Gideon St. Helen, a tobacco researcher at the University of California, San Francisco, says that for low-powered devices like Juul, you need a higher nicotine vape juice to deliver enough nicotine in the aerosol. Lower nicotine liquids, by contrast, are typically used in the high-powered mods that produce a big plume, he says in an email to The Verge. “The important question is, which of these scenarios is less harmful?” St. Helen says. “My bet is, a low power, high nicotine e-cigarette is less harmful to users than a high power, low nicotine e-cigarette.”

Jackler agrees that Juuls may be somewhat less harmful than higher powered vapes. “These larger devices with big coils and high power actually produce more toxic substances,” he says. (Still, he clarifies, “There’s nothing natural about breathing in and out propylene glycol, and glycerine, or flavorant chemicals.”) But the possibility that a kid could get into a bottle of sweet-flavored, high-nicotine vape juice is especially concerning to Jackler: nicotine is a poison, and toddlers like to stick things in their mouths. Despite stern warnings from the Food and Drug Administration that vape juice should not look like food or candy, many of the bottles were brightly packaged and contained sweet flavors, the study says. “One teaspoon contains enough dose to kill 5 toddlers,” Jackler says.

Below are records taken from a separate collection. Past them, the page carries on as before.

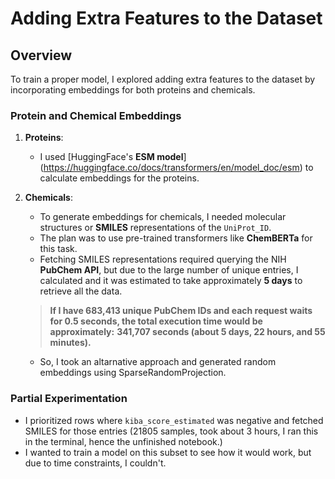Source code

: 
# Adding Extra Features to the Dataset

## Overview
To train a proper model, I explored adding extra features to the dataset by incorporating embeddings for both proteins and chemicals.

### Protein and Chemical Embeddings
1. **Proteins**:
   - I used [HuggingFace's **ESM model**] (https://huggingface.co/docs/transformers/en/model_doc/esm) to calculate embeddings for the proteins. 

2. **Chemicals**:
   - To generate embeddings for chemicals, I needed molecular structures or **SMILES** representations of the `UniProt_ID`.
   - The plan was to use pre-trained transformers like **ChemBERTa** for this task.
   - Fetching SMILES representations required querying the NIH **PubChem API**, but due to the large number of unique entries, I calculated and it was estimated to take approximately **5 days** to retrieve all the data.
  
   > **If I have 683,413 unique PubChem IDs and each request waits for 0.5 seconds, the total execution time would be approximately:**
   > **341,707 seconds (about 5 days, 22 hours, and 55 minutes).**
   -  So, I took an altarnative approach and generated random embeddings using SparseRandomProjection.

### Partial Experimentation
- I prioritized rows where `kiba_score_estimated` was negative and fetched SMILES for those entries (21805 samples, took about 3 hours, I ran this in the terminal, hence the unfinished notebook.)
- I wanted to train a model on this subset to see how it would work, but due to time constraints, I couldn't.
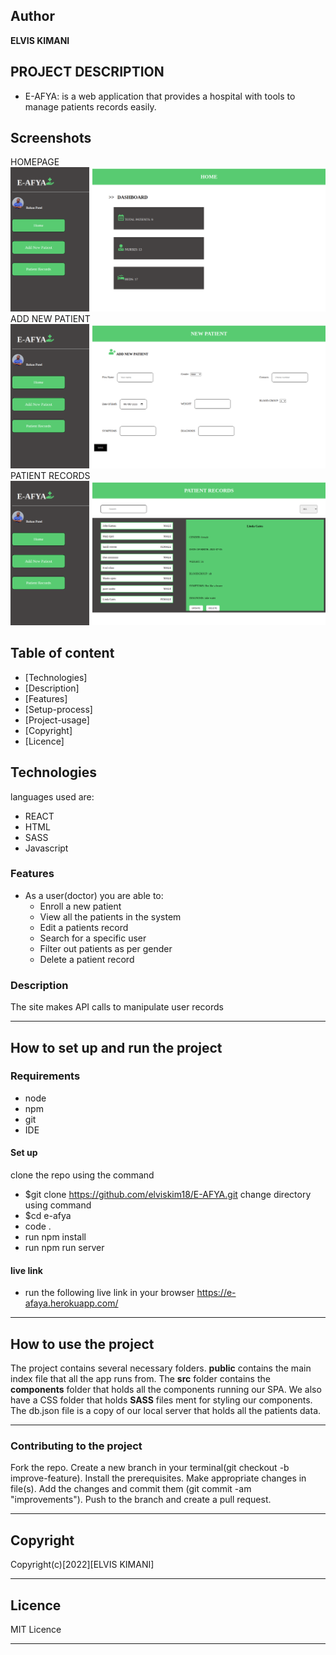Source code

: 
## Author 

**ELVIS KIMANI**


## PROJECT DESCRIPTION
- E-AFYA: is a web application that provides a hospital with tools to manage patients records easily. 


## Screenshots
HOMEPAGE
![image](/public/homepage.png)
ADD NEW PATIENT
![image](/public/addNewPatient.png)
PATIENT RECORDS
![image](/public/records.png)

## Table of content
- [Technologies]
- [Description]
- [Features]
- [Setup-process]
- [Project-usage]
- [Copyright]
- [Licence]

## Technologies

languages used are:
- REACT 
- HTML 
- SASS
- Javascript 

### Features
* As a user(doctor) you are able to:
    - Enroll a new patient
    - View all the patients in the system
    - Edit a patients record
    - Search for a specific user
    - Filter out patients as per gender
    - Delete a patient record

### Description
The site makes API calls to manipulate user records

*** 
## How to set up and run the project

### Requirements
* node
* npm
* git
* IDE

   

#### Set up
clone the repo using the command
- $git clone https://github.com/elviskim18/E-AFYA.git
change directory using command
- $cd e-afya
- code .
- run npm install
- run npm run server


#### live link
 - run the following live link in your browser  https://e-afaya.herokuapp.com/


***
## How to use the project

The project contains several necessary folders. **public** contains the main index file that all the app runs from. The **src** folder contains the **components** folder that holds all the components running our SPA. We also have a CSS folder that holds **SASS** files ment for styling our components. The db.json file is a copy of our local server that holds all the patients data.
***
### Contributing to the project
Fork the repo. Create a new branch in your terminal(git checkout -b improve-feature). Install the prerequisites. Make appropriate changes in file(s). Add the changes and commit them (git commit -am "improvements"). Push to the branch and create a pull request.

***
## Copyright
 Copyright(c)[2022][ELVIS KIMANI]

***
## Licence

MIT Licence
***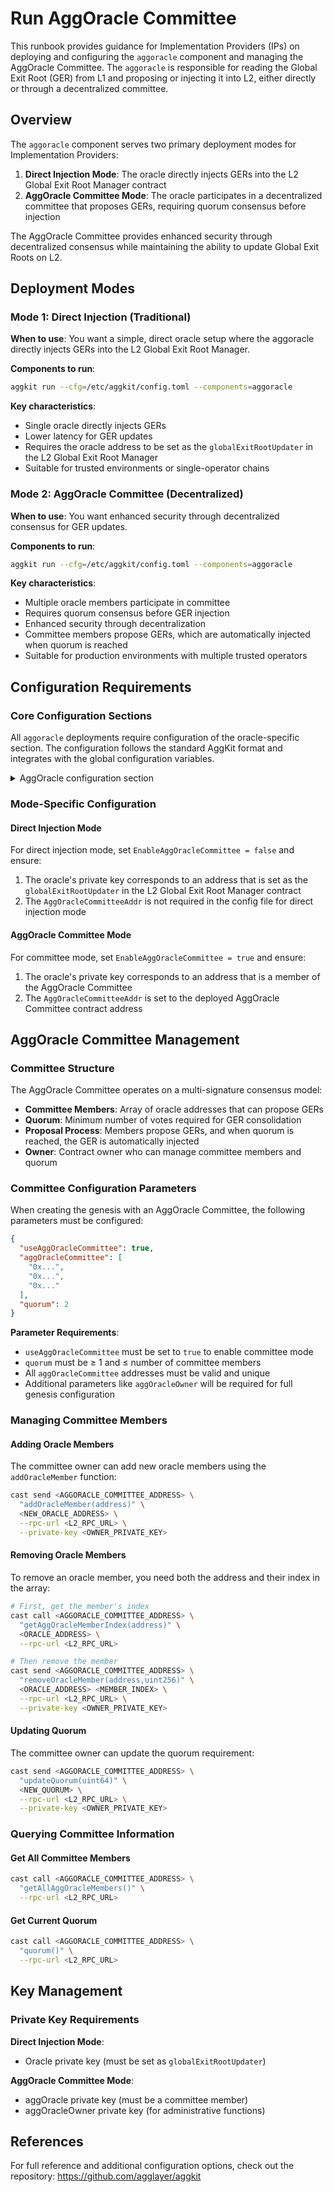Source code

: # Run AggOracle Committee

This runbook provides guidance for Implementation Providers (IPs) on deploying and configuring the `aggoracle` component and managing the AggOracle Committee. The `aggoracle` is responsible for reading the Global Exit Root (GER) from L1 and proposing or injecting it into L2, either directly or through a decentralized committee.

## Overview

The `aggoracle` component serves two primary deployment modes for Implementation Providers:

1. **Direct Injection Mode**: The oracle directly injects GERs into the L2 Global Exit Root Manager contract
2. **AggOracle Committee Mode**: The oracle participates in a decentralized committee that proposes GERs, requiring quorum consensus before injection

The AggOracle Committee provides enhanced security through decentralized consensus while maintaining the ability to update Global Exit Roots on L2.

## Deployment Modes

### Mode 1: Direct Injection (Traditional)

**When to use**: You want a simple, direct oracle setup where the aggoracle directly injects GERs into the L2 Global Exit Root Manager.

**Components to run**:
```bash
aggkit run --cfg=/etc/aggkit/config.toml --components=aggoracle
```

**Key characteristics**:
- Single oracle directly injects GERs
- Lower latency for GER updates
- Requires the oracle address to be set as the `globalExitRootUpdater` in the L2 Global Exit Root Manager
- Suitable for trusted environments or single-operator chains

### Mode 2: AggOracle Committee (Decentralized)

**When to use**: You want enhanced security through decentralized consensus for GER updates.

**Components to run**:
```bash
aggkit run --cfg=/etc/aggkit/config.toml --components=aggoracle
```

**Key characteristics**:
- Multiple oracle members participate in committee
- Requires quorum consensus before GER injection
- Enhanced security through decentralization
- Committee members propose GERs, which are automatically injected when quorum is reached
- Suitable for production environments with multiple trusted operators

## Configuration Requirements

### Core Configuration Sections

All `aggoracle` deployments require configuration of the oracle-specific section. The configuration follows the standard AggKit format and integrates with the global configuration variables.

<details>
<summary>AggOracle configuration section</summary>

```toml
# Global configuration variables (used throughout config)
L1URL = "https://eth-mainnet.g.alchemy.com/v2/YOUR-API-KEY"
L2URL = "https://your-l2-rpc-endpoint"

# L2 contract addresses
[L2Config]
    # Address of the sovereign global exit root proxy contract on L2
    GlobalExitRootAddr = "0x0000000000000000000000000000000000000000"
    # Address of the aggoracle committee (required for committee mode)
    AggOracleCommitteeAddr = "0x0000000000000000000000000000000000000000"

# AggOracle configuration
[AggOracle]
    # Enable AggOracle Committee mode (false for direct injection)
    EnableAggOracleCommittee = false

    [AggOracle.EVMSender]
        # L2 Global Exit Root Manager contract address (references global config)
        GlobalExitRootL2 = "{{L2Config.GlobalExitRootAddr}}"

        # AggOracle Committee contract address (references global config)
        AggOracleCommitteeAddr = "{{L2Config.AggOracleCommitteeAddr}}"

        [AggOracle.EVMSender.EthTxManager]
            # Oracle private key configuration
            PrivateKeys = [
                {Method = "local", Path = "/app/keystore/aggoracle.keystore", Password = "testonly"}
            ]

            [AggOracle.EVMSender.EthTxManager.Etherman]
                # L1 Chain ID
                L1ChainID = 1
```

</details>

### Mode-Specific Configuration

#### Direct Injection Mode

For direct injection mode, set `EnableAggOracleCommittee = false` and ensure:

1. The oracle's private key corresponds to an address that is set as the `globalExitRootUpdater` in the L2 Global Exit Root Manager contract
2. The `AggOracleCommitteeAddr` is not required in the config file for direct injection mode

#### AggOracle Committee Mode

For committee mode, set `EnableAggOracleCommittee = true` and ensure:

1. The oracle's private key corresponds to an address that is a member of the AggOracle Committee
2. The `AggOracleCommitteeAddr` is set to the deployed AggOracle Committee contract address

## AggOracle Committee Management

### Committee Structure

The AggOracle Committee operates on a multi-signature consensus model:

- **Committee Members**: Array of oracle addresses that can propose GERs
- **Quorum**: Minimum number of votes required for GER consolidation
- **Proposal Process**: Members propose GERs, and when quorum is reached, the GER is automatically injected
- **Owner**: Contract owner who can manage committee members and quorum

### Committee Configuration Parameters

When creating the genesis with an AggOracle Committee, the following parameters must be configured:

```json
{
  "useAggOracleCommittee": true,
  "aggOracleCommittee": [
    "0x...",
    "0x...",
    "0x..."
  ],
  "quorum": 2
}
```

**Parameter Requirements**:
- `useAggOracleCommittee` must be set to `true` to enable committee mode
- `quorum` must be ≥ 1 and ≤ number of committee members
- All `aggOracleCommittee` addresses must be valid and unique
- Additional parameters like `aggOracleOwner` will be required for full genesis configuration

### Managing Committee Members

#### Adding Oracle Members

The committee owner can add new oracle members using the `addOracleMember` function:

```bash
cast send <AGGORACLE_COMMITTEE_ADDRESS> \
  "addOracleMember(address)" \
  <NEW_ORACLE_ADDRESS> \
  --rpc-url <L2_RPC_URL> \
  --private-key <OWNER_PRIVATE_KEY>
```

#### Removing Oracle Members

To remove an oracle member, you need both the address and their index in the array:

```bash
# First, get the member's index
cast call <AGGORACLE_COMMITTEE_ADDRESS> \
  "getAggOracleMemberIndex(address)" \
  <ORACLE_ADDRESS> \
  --rpc-url <L2_RPC_URL>

# Then remove the member
cast send <AGGORACLE_COMMITTEE_ADDRESS> \
  "removeOracleMember(address,uint256)" \
  <ORACLE_ADDRESS> <MEMBER_INDEX> \
  --rpc-url <L2_RPC_URL> \
  --private-key <OWNER_PRIVATE_KEY>
```

#### Updating Quorum

The committee owner can update the quorum requirement:

```bash
cast send <AGGORACLE_COMMITTEE_ADDRESS> \
  "updateQuorum(uint64)" \
  <NEW_QUORUM> \
  --rpc-url <L2_RPC_URL> \
  --private-key <OWNER_PRIVATE_KEY>
```

### Querying Committee Information

#### Get All Committee Members

```bash
cast call <AGGORACLE_COMMITTEE_ADDRESS> \
  "getAllAggOracleMembers()" \
  --rpc-url <L2_RPC_URL>
```

#### Get Current Quorum

```bash
cast call <AGGORACLE_COMMITTEE_ADDRESS> \
  "quorum()" \
  --rpc-url <L2_RPC_URL>
```

## Key Management

### Private Key Requirements

**Direct Injection Mode**:
- Oracle private key (must be set as `globalExitRootUpdater`)

**AggOracle Committee Mode**:
- aggOracle private key (must be a committee member)
- aggOracleOwner private key (for administrative functions)

## References

For full reference and additional configuration options, check out the repository: https://github.com/agglayer/aggkit
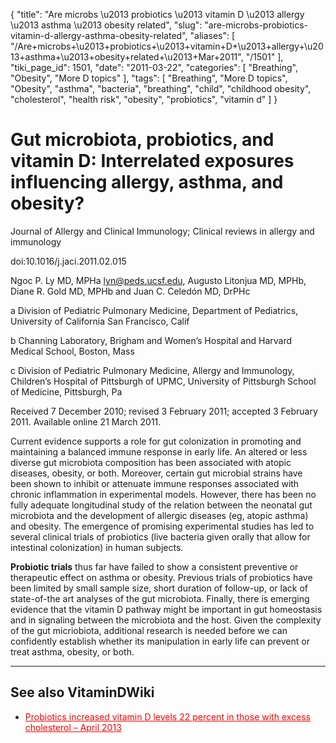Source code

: {
    "title": "Are microbs \u2013 probiotics \u2013 vitamin D \u2013 allergy \u2013 asthma \u2013 obesity related",
    "slug": "are-microbs-probiotics-vitamin-d-allergy-asthma-obesity-related",
    "aliases": [
        "/Are+microbs+\u2013+probiotics+\u2013+vitamin+D+\u2013+allergy+\u2013+asthma+\u2013+obesity+related+\u2013+Mar+2011",
        "/1501"
    ],
    "tiki_page_id": 1501,
    "date": "2011-03-22",
    "categories": [
        "Breathing",
        "Obesity",
        "More D topics"
    ],
    "tags": [
        "Breathing",
        "More D topics",
        "Obesity",
        "asthma",
        "bacteria",
        "breathing",
        "child",
        "childhood obesity",
        "cholesterol",
        "health risk",
        "obesity",
        "probiotics",
        "vitamin d"
    ]
}


# Gut microbiota, probiotics, and vitamin D: Interrelated exposures influencing allergy, asthma, and obesity?

Journal of Allergy and Clinical Immunology; Clinical reviews in allergy and immunology

doi:10.1016/j.jaci.2011.02.015 

Ngoc P. Ly MD, MPHa lyn@peds.ucsf.edu, Augusto Litonjua MD, MPHb, Diane R. Gold MD, MPHb and Juan C. Celedón MD, DrPHc

a Division of Pediatric Pulmonary Medicine, Department of Pediatrics, University of California San Francisco, Calif

b Channing Laboratory, Brigham and Women’s Hospital and Harvard Medical School, Boston, Mass

c Division of Pediatric Pulmonary Medicine, Allergy and Immunology, Children’s Hospital of Pittsburgh of UPMC, University of Pittsburgh School of Medicine, Pittsburgh, Pa

Received 7 December 2010; revised 3 February 2011; accepted 3 February 2011. Available online 21 March 2011.

Current evidence supports a role for gut colonization in promoting and maintaining a balanced immune response in early life. An altered or less diverse gut microbiota composition has been associated with atopic diseases, obesity, or both. Moreover, certain gut microbial strains have been shown to inhibit or attenuate immune responses associated with chronic inflammation in experimental models. However, there has been no fully adequate longitudinal study of the relation between the neonatal gut microbiota and the development of allergic diseases (eg, atopic asthma) and obesity. The emergence of promising experimental studies has led to several clinical trials of probiotics (live bacteria given orally that allow for intestinal colonization) in human subjects. 

 **Probiotic trials**  thus far have failed to show a consistent preventive or therapeutic effect on asthma or obesity. Previous trials of probiotics have been limited by small sample size, short duration of follow-up, or lack of state-of-the art analyses of the gut microbiota. Finally, there is emerging evidence that the vitamin D pathway might be important in gut homeostasis and in signaling between the microbiota and the host. Given the complexity of the gut micriobiota, additional research is needed before we can confidently establish whether its manipulation in early life can prevent or treat asthma, obesity, or both.

---

## See also VitaminDWiki

* <a href="/posts/probiotics-increased-vitamin-d-levels-22-percent-in-those-with-excess-cholesterol" style="color: red; text-decoration: underline;" title="This post/category does not exist yet: Probiotics increased vitamin D levels 22 percent in those with excess cholesterol – April 2013">Probiotics increased vitamin D levels 22 percent in those with excess cholesterol – April 2013</a>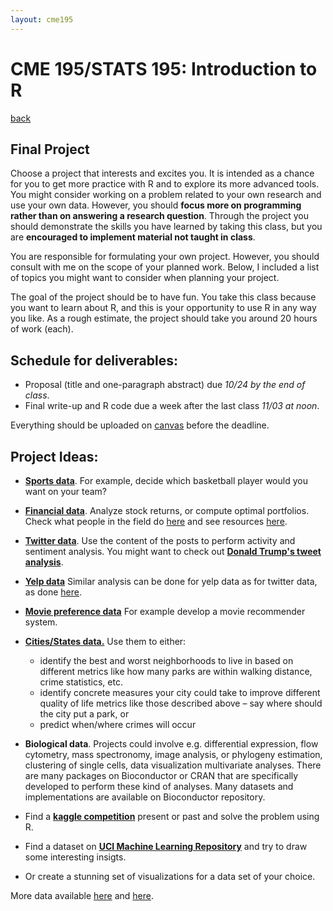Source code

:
 ```yaml
---
layout: cme195
---
```


# [](#title) CME 195/STATS 195: Introduction to R

[back](./)

## [](#project) Final Project

Choose a project that interests and excites you. It is intended as a chance for
you to get more practice with R and to explore its more advanced tools. You
might consider working on a problem related to your own research and  use your
own data. However, you should **focus more on programming rather than on
answering a research question**. Through the project you should demonstrate the
skills you have learned by taking this class, but you are **encouraged to
implement material not taught in class**.

You are responsible for formulating your own project. However, you should
consult with me on the scope of your planned work. Below, I included a list of
topics you might want to consider when planning your project.

The goal of the project should be to have fun. You take this class because you
want to learn about R, and this is your opportunity to use R in any
way you like. As a rough estimate, the project should take you around 20 hours
of work (each).

## [](#deadlines)  Schedule for deliverables:

* Proposal (title and one-paragraph abstract) due *10\/24 by the end of class*.
* Final write-up and R code due a week after the last class *11\/03 at noon*.

Everything should be uploaded on
[canvas](https://web.stanford.edu/group/canvas/discovery/) before the
deadline.

## [](#ideas) Project Ideas:

 * [**Sports data**](https://www.r-bloggers.com/sports-data-and-r-scope-for-a-thematic-rather-than-task-view-living-post/).
 For example, decide which basketball player would you want on your team?

 - [**Financial data**](https://www.quandl.com/browse ). Analyze stock returns, or
 compute optimal portfolios. Check what people in the field do
 [here](http://www.rinfinance.com/agenda/) and see resources
 [here](https://www.r-bloggers.com/r-and-finance/ ).

 - [**Twitter data**](http://geoffjentry.hexdump.org/twitteR.pdf ).
 Use the content of the posts to perform activity and sentiment analysis.
 You might want to check out
 [**Donald Trump's tweet analysis**](http://varianceexplained.org/r/trump-tweets/ ).

- [**Yelp data**](https://www.yelp.com/dataset_challenge ) Similar analysis can be
done for yelp data as for twitter data, as done
[here](http://varianceexplained.org/r/yelp-sentiment/ ).

 - [**Movie preference data**](http://grouplens.org/datasets/movielens/ )
 For example develop a movie recommender system.

 - [**Cities/States data.**](http://simplystatistics.tumblr.com/post/15182715327/list-of-citiesstates-with-open-data-help-me)
 Use them to either:
    - identify the best and worst neighborhoods to live in based on different
    metrics like how many parks are within walking distance, crime statistics, etc.
    - identify concrete measures your city could take to improve different
    quality of life metrics like those described above – say where should
    the city put a park, or
    - predict when/where crimes will occur

 - **Biological data**. Projects could involve e.g. differential expression,
 flow cytometry, mass spectronomy, image analysis, or phylogeny estimation,
 clustering of single cells, data visualization multivariate analyses. There
 are many packages on Bioconductor or CRAN that are specifically developed
 to perform these kind of analyses. Many datasets and implementations are
 available on Bioconductor repository.

 - Find a [**kaggle competition**](https://www.kaggle.com/competitions) present
 or past and solve the problem using R.

 - Find a dataset on
 [**UCI Machine Learning Repository**](https://archive.ics.uci.edu/ml/index.html )
 and try to draw some interesting insigts.

 - Or create a stunning set of visualizations for a data set of your choice.

 More data available [here](https://www.springboard.com/blog/free-public-data-sets-data-science-project/)
 and [here](https://catalog.data.gov/dataset?res_format=CSV).
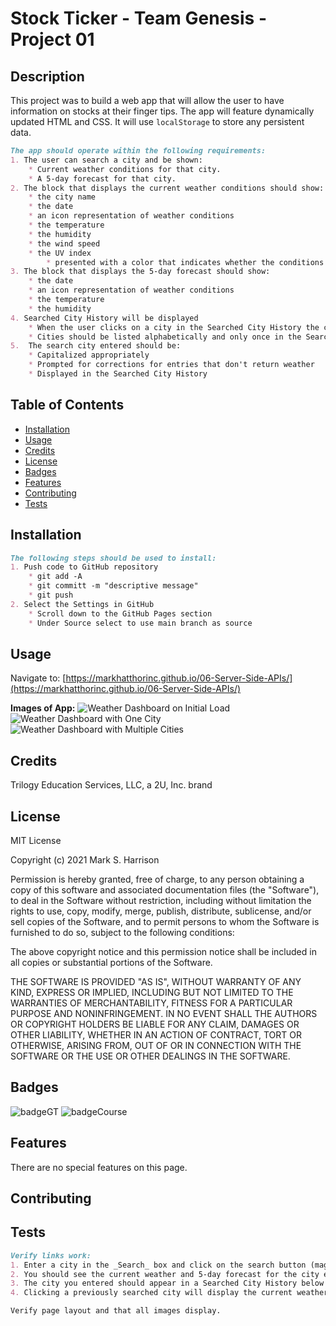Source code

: # Stock Ticker - Team Genesis - Project 01

## Description

This project was to build a web app that will allow the user to have information on stocks at their finger tips. The app will feature dynamically updated HTML and CSS. It will use `localStorage` to store any persistent data.

```md
The app should operate within the following requirements:
1. The user can search a city and be shown:
    * Current weather conditions for that city.
    * A 5-day forecast for that city.
2. The block that displays the current weather conditions should show:
    * the city name 
    * the date 
    * an icon representation of weather conditions 
    * the temperature
    * the humidity
    * the wind speed
    * the UV index
        * presented with a color that indicates whether the conditions are favorable, moderate, or severe
3. The block that displays the 5-day forecast should show:
    * the date
    * an icon representation of weather conditions
    * the temperature
    * the humidity
4. Searched City History will be displayed
    * When the user clicks on a city in the Searched City History the current and 5-day forecast for that city should be displayed.
    * Cities should be listed alphabetically and only once in the Searched City History
5.  The search city entered should be:
    * Capitalized appropriately
    * Prompted for corrections for entries that don't return weather
    * Displayed in the Searched City History
```
## Table of Contents

* [Installation](#installation)
* [Usage](#usage)
* [Credits](#credits)
* [License](#license)
* [Badges](#badges)
* [Features](#features)
* [Contributing](#contributing)
* [Tests](#tests)


## Installation

```md
The following steps should be used to install:
1. Push code to GitHub repository
    * git add -A
    * git committ -m "descriptive message"
    * git push
2. Select the Settings in GitHub
    * Scroll down to the GitHub Pages section
    * Under Source select to use main branch as source
```

## Usage 

Navigate to:
[https://markhatthorinc.github.io/06-Server-Side-APIs/](https://markhatthorinc.github.io/06-Server-Side-APIs/)

**Images of App:**
![Weather Dashboard on Initial Load](./assets/images/WeatherDashboard_Initial.png)
![Weather Dashboard with One City](./assets/images/WeatherDashboard_OneCity.png)
![Weather Dashboard with Multiple Cities](./assets/images/WeatherDashboard_MultipleCities.png)


## Credits

Trilogy Education Services, LLC, a 2U, Inc. brand


## License

MIT License

Copyright (c) 2021 Mark S. Harrison

Permission is hereby granted, free of charge, to any person obtaining a copy
of this software and associated documentation files (the "Software"), to deal
in the Software without restriction, including without limitation the rights
to use, copy, modify, merge, publish, distribute, sublicense, and/or sell
copies of the Software, and to permit persons to whom the Software is
furnished to do so, subject to the following conditions:

The above copyright notice and this permission notice shall be included in all
copies or substantial portions of the Software.

THE SOFTWARE IS PROVIDED "AS IS", WITHOUT WARRANTY OF ANY KIND, EXPRESS OR
IMPLIED, INCLUDING BUT NOT LIMITED TO THE WARRANTIES OF MERCHANTABILITY,
FITNESS FOR A PARTICULAR PURPOSE AND NONINFRINGEMENT. IN NO EVENT SHALL THE
AUTHORS OR COPYRIGHT HOLDERS BE LIABLE FOR ANY CLAIM, DAMAGES OR OTHER
LIABILITY, WHETHER IN AN ACTION OF CONTRACT, TORT OR OTHERWISE, ARISING FROM,
OUT OF OR IN CONNECTION WITH THE SOFTWARE OR THE USE OR OTHER DEALINGS IN THE
SOFTWARE.

## Badges

![badgeGT](https://img.shields.io/static/v1?label=%3CGT%20Bootcamp%3E&message=06-Server-Side-APIs&color=blue)
![badgeCourse](https://img.shields.io/static/v1?label=%3CCourse%20Work%3E&message=06-Homework&color=blue)

## Features

There are no special features on this page.

## Contributing


## Tests

```md
Verify links work:
1. Enter a city in the _Search_ box and click on the search button (magnifying glass).
2. You should see the current weather and 5-day forecast for the city entered.
3. The city you entered should appear in a Searched City History below the _Search_ box.
4. Clicking a previously searched city will display the current weather and 5-day forecast for this city.
```

```md
Verify page layout and that all images display.
```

For what it’s worth, Juul doesn’t seem to like the rise of Juul pretenders, either. After all, cheap knockoffs are bad for business and their proliferation could hurt the company’s image, which has already taken a major hit because of the device’s popularity with young people. “‘JUUL compatible’ products described by Dr. Jackler and his team appear to be illegally on the market because they were first marketed after August 2016,” Victoria Davis, a spokesperson for Juul, said in an emailed statement. That date’s significant, because any product that goes to market after August 2016 is supposed to get approval from the Food and Drug Administration before hitting shelves. “We believe any product illegally on the market should be removed immediately.”

To that end, Juul has been chasing down companies making counterfeit devices and pods, according to a recent news release. And in October, Juul filed a complaint with the United States International Trade Commission about companies that it claims are infringing on Juul’s patent. Davis also says that Juul wasn’t the first to market nicotine salts. RJ Reynolds Vapor Company, for example, was already selling the Vuse Solo at that point, a 4.8 percent nicotine salts product, according to company spokesperson Michael Shannon. But Jackler points out that back then those salts products were the exception — now, they’re becoming the rule. “The motivation of those who introduce products with high nicotine salts really was not well-established until after Juul was already clearly becoming a viral product,” he says.

There are a few public health fixes that Jackler and Ramamurthi propose. An urgent one is regulating high-volume, high-nicotine bottles of vape juice so that young kids can’t accidentally eat the contents. The team also suggests banning kid-friendly flavors altogether in vape juices that contain nicotine, and making high-dose products like Juul available only with a doctor’s prescription. “We have urgent need to put in a suite of effective policies,” says Jackler, “that stem the tide of these being picked up by young people.”